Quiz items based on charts
= = =

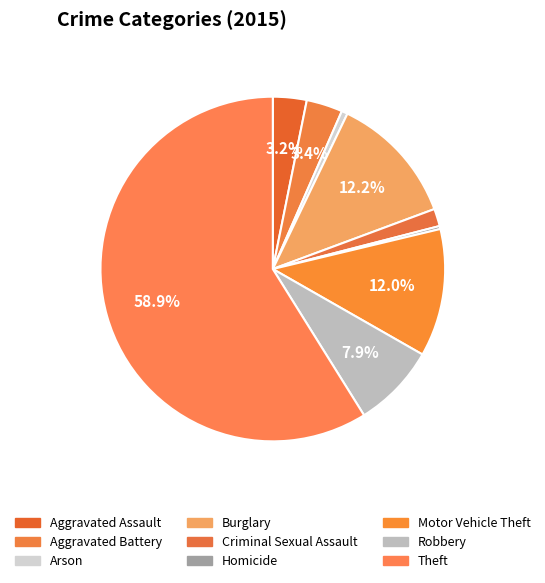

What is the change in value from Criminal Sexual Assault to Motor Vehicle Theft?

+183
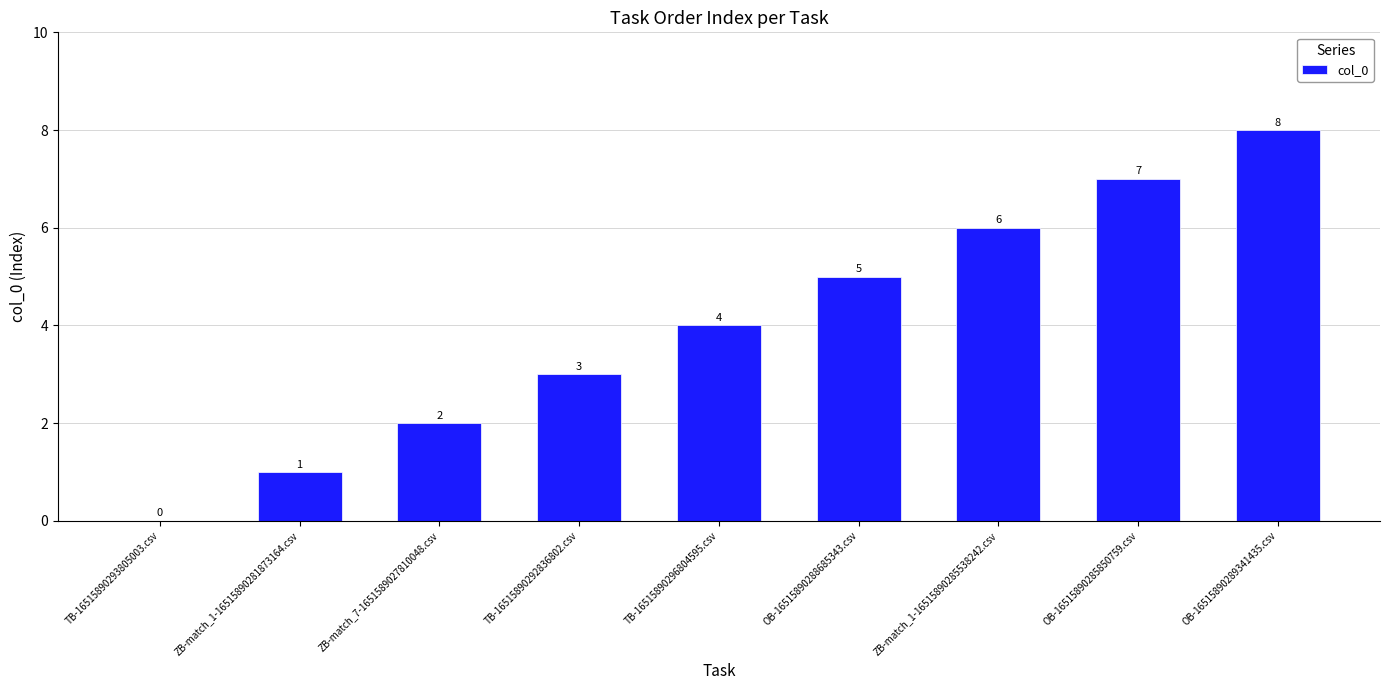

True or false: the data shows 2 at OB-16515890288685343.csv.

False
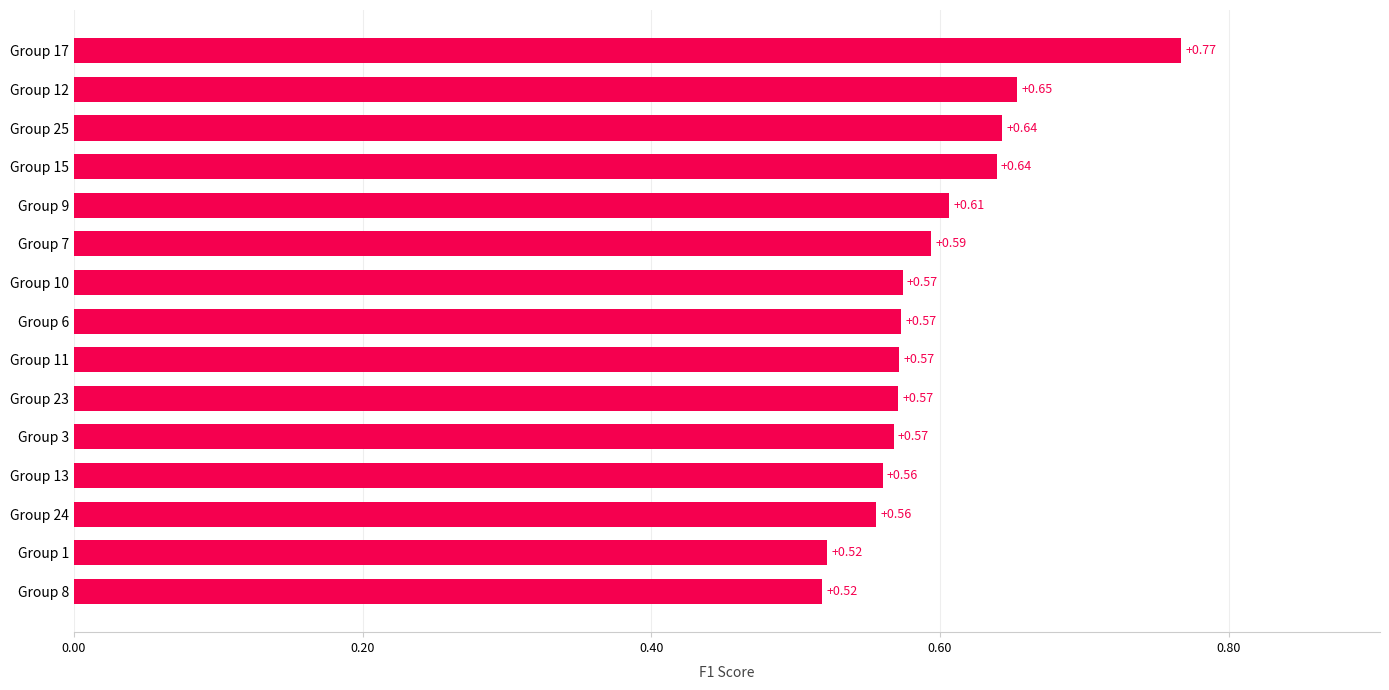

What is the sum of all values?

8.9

= = =

### Problem to work on
Reproduce the listing above word for word, leaving out the pictures.

### Exercise solution
What is the change in value from Criminal Sexual Assault to Motor Vehicle Theft?

+183

True or false: the data shows 2 at OB-16515890288685343.csv.

False

What is the sum of all values?

8.9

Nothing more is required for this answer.